The best part about Thor is without a doubt Asgard. It’s fun learning about the lore. You want to explore every inch, find every detail and inspect it. It helps that the scenery is ridiculously majestic, giving it another layer of beauty too. The film is also genuinely more fun in this regard than when Thor is cast down to Earth. There are extra layers of depth, development, and general interest that is given to us throughout the course of the movie. The action sequences and set pieces are better crafted, the characters are more entertaining, and there’s a more grounded story.
Like said, when Thor is cast down to Earth and becomes mortal, the story begins to falter. It’s not necessarily horrible, but the plot doesn’t feel like a superhero film is supposed to. Characters pop up all over the place, and it switches back and forth between Earth and Asgard too fast, not giving the audience a chance to let things sink in. There’s some messy writing, which makes the new characters unlikable and boring. Jane Foster, her intern Darcy, and her mentor Erik Selvig are not intriguing. There’s no reason to feel any emotion when they’re onscreen, and the love story dynamic with Thor and Jane just doesn’t work, primarily because it’s focused on too much in the plot.

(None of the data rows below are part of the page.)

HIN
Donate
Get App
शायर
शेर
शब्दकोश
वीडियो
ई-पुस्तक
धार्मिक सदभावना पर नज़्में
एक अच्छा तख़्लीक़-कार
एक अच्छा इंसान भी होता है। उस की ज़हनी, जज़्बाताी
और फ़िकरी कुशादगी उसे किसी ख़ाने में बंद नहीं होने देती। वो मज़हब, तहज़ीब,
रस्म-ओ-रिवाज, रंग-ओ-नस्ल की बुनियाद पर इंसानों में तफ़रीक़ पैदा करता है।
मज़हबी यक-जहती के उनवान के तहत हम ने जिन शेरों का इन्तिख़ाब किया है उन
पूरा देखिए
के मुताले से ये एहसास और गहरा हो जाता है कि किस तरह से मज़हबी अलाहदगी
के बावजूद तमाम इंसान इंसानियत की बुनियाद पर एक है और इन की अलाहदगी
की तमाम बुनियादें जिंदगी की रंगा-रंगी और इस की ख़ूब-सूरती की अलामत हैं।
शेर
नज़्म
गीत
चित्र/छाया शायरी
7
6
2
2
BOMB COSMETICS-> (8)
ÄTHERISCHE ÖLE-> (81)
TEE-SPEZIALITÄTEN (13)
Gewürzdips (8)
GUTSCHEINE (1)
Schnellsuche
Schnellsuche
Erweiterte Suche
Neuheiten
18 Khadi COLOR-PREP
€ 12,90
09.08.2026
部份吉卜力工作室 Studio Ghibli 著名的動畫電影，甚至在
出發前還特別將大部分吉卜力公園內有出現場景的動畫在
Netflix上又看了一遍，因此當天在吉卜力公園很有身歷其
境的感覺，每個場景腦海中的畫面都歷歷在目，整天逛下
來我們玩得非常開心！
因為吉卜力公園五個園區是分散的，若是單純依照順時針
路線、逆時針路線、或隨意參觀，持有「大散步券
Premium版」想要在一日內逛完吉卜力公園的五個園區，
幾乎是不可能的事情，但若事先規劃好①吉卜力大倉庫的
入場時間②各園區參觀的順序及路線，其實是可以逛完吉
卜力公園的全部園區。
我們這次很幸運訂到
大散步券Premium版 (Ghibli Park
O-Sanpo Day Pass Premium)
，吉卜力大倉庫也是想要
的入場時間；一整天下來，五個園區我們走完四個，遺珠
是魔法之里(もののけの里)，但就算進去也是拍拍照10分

The best part of the film is by far Loki (Tom Hiddleston). He basically carries an entire subplot on his own, which ends up being the most interesting one. Loki is a hard character to put in a universe like this because of his differentiating personalities. He’s the God of Mischief, and yet he still has to walk an emotional line, learning more about what he is, where he came from, and what that means for the sake of Asgard. However, that makes him a terrific villain because of his struggle for control and power in a world where he isn’t sure where he belongs. Tom Hiddleston’s performance is also captivating and enjoyable.
The other major villain, Laufey, is the exact opposite of Loki. For one, he’s not any fun. While the action sequences set in Jotunheim are some of the better ones in the film, the leader of the Frost Giants is neither compelling nor any fun. He’s too serious, and he just relies on his minions to do all the work. While the backstory behind the Frost Giants is interesting, that makes it all the more maddening when you don’t get to see any emotional context.
Thor isn’t a good film, but it’s an entertaining one. It more or less serves a purpose in setting up the MCU, and that lifts up its status in the franchise a bit. The writing is campy for the most part, but Loki’s subplot is extraordinarily emotional and intriguing. The acting is primarily good, and the world-building is without a doubt well-done.
Thor stars Chris Hemsworth, Natalie Portman, Tom Hiddleston, Stellan Skarsgård, Colm Feore, Ray Stevenson, Idris Elba, Kat Dennings, Rene Russo, Anthony Hopkins, Jaimie Alexander. Directed by Kenneth Branagh.